── Records provided ──
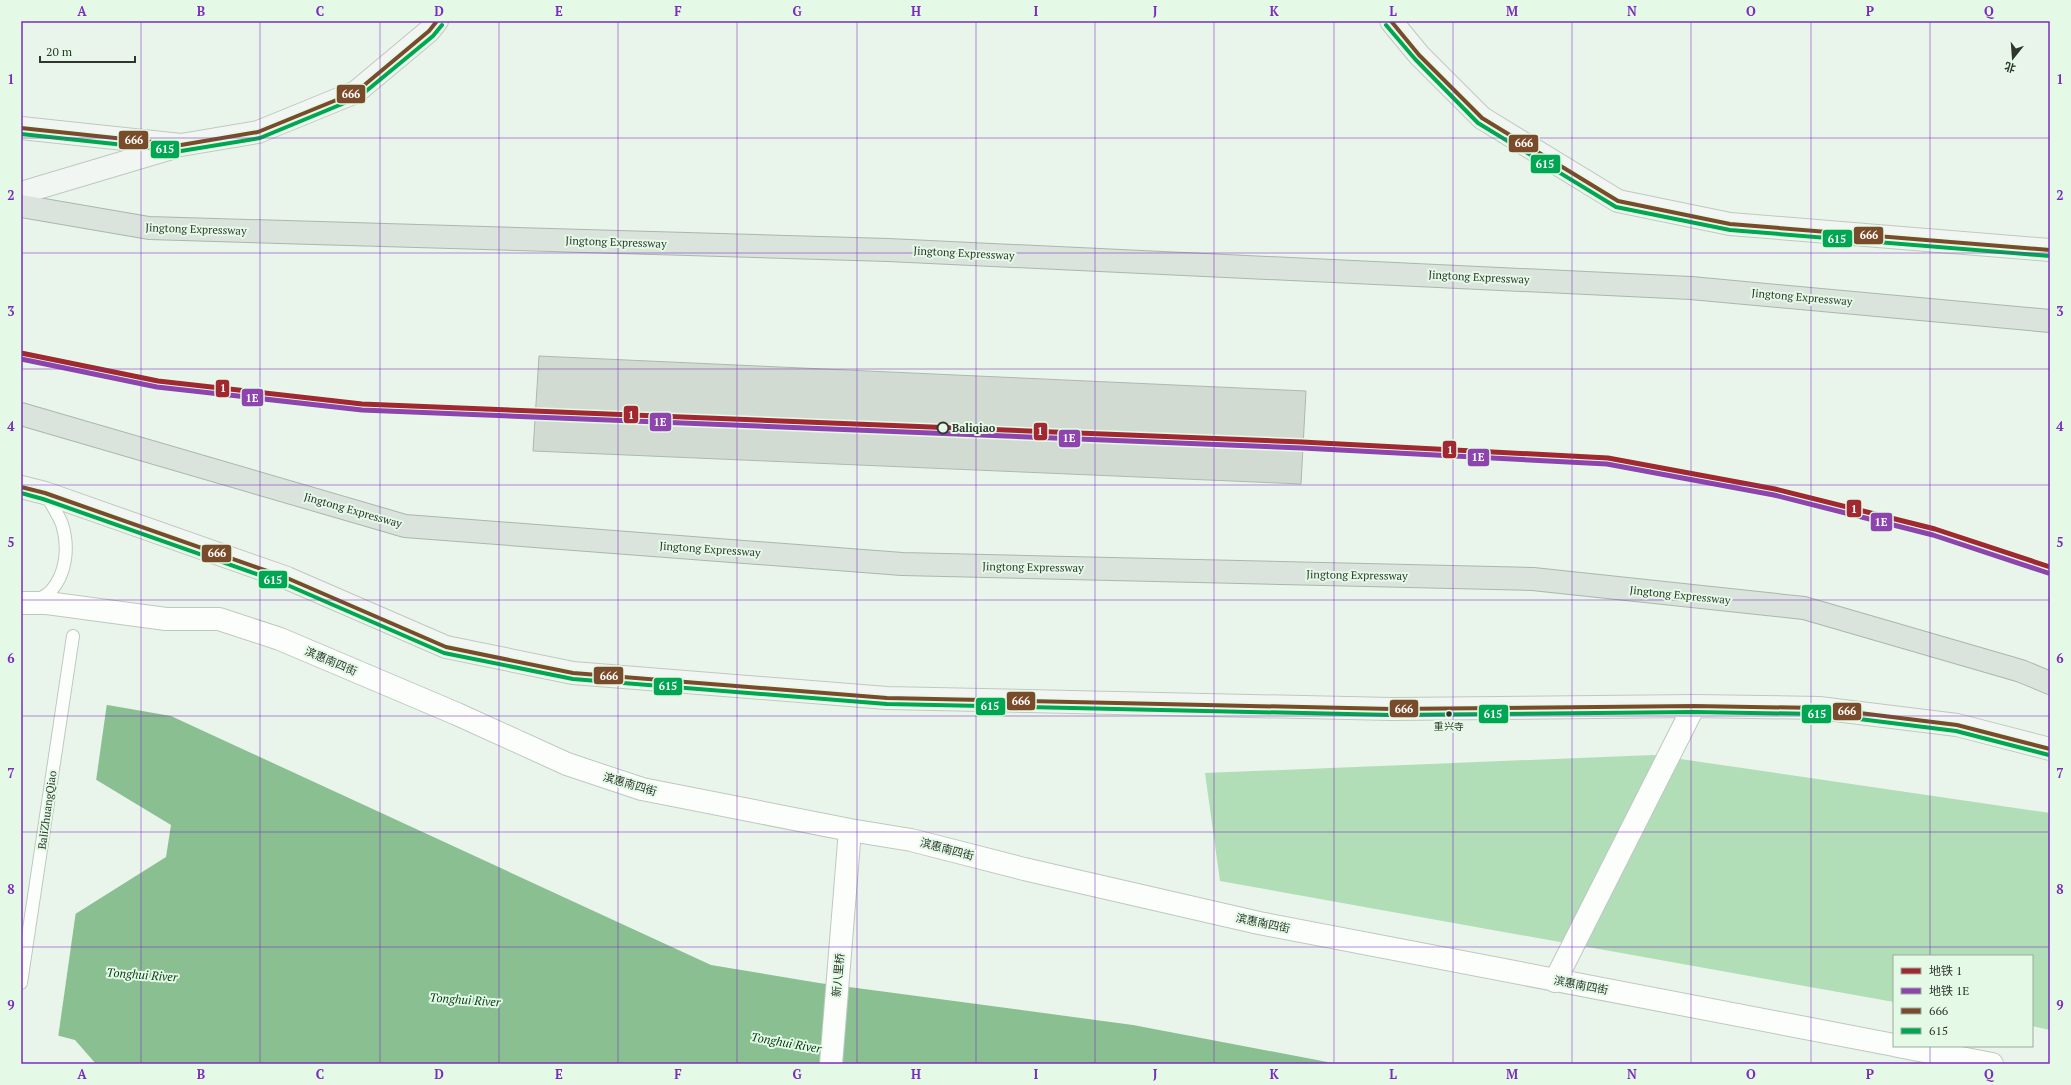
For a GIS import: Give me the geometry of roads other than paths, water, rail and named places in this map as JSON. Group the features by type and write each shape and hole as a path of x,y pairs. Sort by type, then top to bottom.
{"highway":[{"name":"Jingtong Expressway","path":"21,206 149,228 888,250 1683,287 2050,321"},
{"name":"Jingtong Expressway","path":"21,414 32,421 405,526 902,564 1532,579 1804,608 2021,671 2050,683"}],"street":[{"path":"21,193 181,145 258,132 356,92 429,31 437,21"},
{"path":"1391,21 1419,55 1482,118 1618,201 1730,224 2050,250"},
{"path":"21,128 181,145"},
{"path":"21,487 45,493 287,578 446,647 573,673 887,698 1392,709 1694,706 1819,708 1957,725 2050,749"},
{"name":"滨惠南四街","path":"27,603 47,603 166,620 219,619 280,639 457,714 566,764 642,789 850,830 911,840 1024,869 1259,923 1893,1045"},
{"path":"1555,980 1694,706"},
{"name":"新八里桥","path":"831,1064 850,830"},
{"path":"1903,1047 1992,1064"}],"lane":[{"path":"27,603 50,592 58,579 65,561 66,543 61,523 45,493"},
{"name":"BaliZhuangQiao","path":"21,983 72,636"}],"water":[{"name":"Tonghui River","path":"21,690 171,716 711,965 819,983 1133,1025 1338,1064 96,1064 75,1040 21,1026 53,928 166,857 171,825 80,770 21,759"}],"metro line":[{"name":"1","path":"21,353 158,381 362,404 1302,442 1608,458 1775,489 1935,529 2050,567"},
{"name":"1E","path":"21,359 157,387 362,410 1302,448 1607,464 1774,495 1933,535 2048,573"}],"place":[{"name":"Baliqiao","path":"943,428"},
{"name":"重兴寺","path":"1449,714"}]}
───
Exercise goal:
Once the pictures are set aside, copy the remaining text of every entry exactly.

Written answer:
For a GIS import: Give me the geometry of roads other than paths, water, rail and named places in this map as JSON. Group the features by type and write each shape and hole as a path of x,y pairs. Sort by type, then top to bottom.
{"highway":[{"name":"Jingtong Expressway","path":"21,206 149,228 888,250 1683,287 2050,321"},
{"name":"Jingtong Expressway","path":"21,414 32,421 405,526 902,564 1532,579 1804,608 2021,671 2050,683"}],"street":[{"path":"21,193 181,145 258,132 356,92 429,31 437,21"},
{"path":"1391,21 1419,55 1482,118 1618,201 1730,224 2050,250"},
{"path":"21,128 181,145"},
{"path":"21,487 45,493 287,578 446,647 573,673 887,698 1392,709 1694,706 1819,708 1957,725 2050,749"},
{"name":"滨惠南四街","path":"27,603 47,603 166,620 219,619 280,639 457,714 566,764 642,789 850,830 911,840 1024,869 1259,923 1893,1045"},
{"path":"1555,980 1694,706"},
{"name":"新八里桥","path":"831,1064 850,830"},
{"path":"1903,1047 1992,1064"}],"lane":[{"path":"27,603 50,592 58,579 65,561 66,543 61,523 45,493"},
{"name":"BaliZhuangQiao","path":"21,983 72,636"}],"water":[{"name":"Tonghui River","path":"21,690 171,716 711,965 819,983 1133,1025 1338,1064 96,1064 75,1040 21,1026 53,928 166,857 171,825 80,770 21,759"}],"metro line":[{"name":"1","path":"21,353 158,381 362,404 1302,442 1608,458 1775,489 1935,529 2050,567"},
{"name":"1E","path":"21,359 157,387 362,410 1302,448 1607,464 1774,495 1933,535 2048,573"}],"place":[{"name":"Baliqiao","path":"943,428"},
{"name":"重兴寺","path":"1449,714"}]}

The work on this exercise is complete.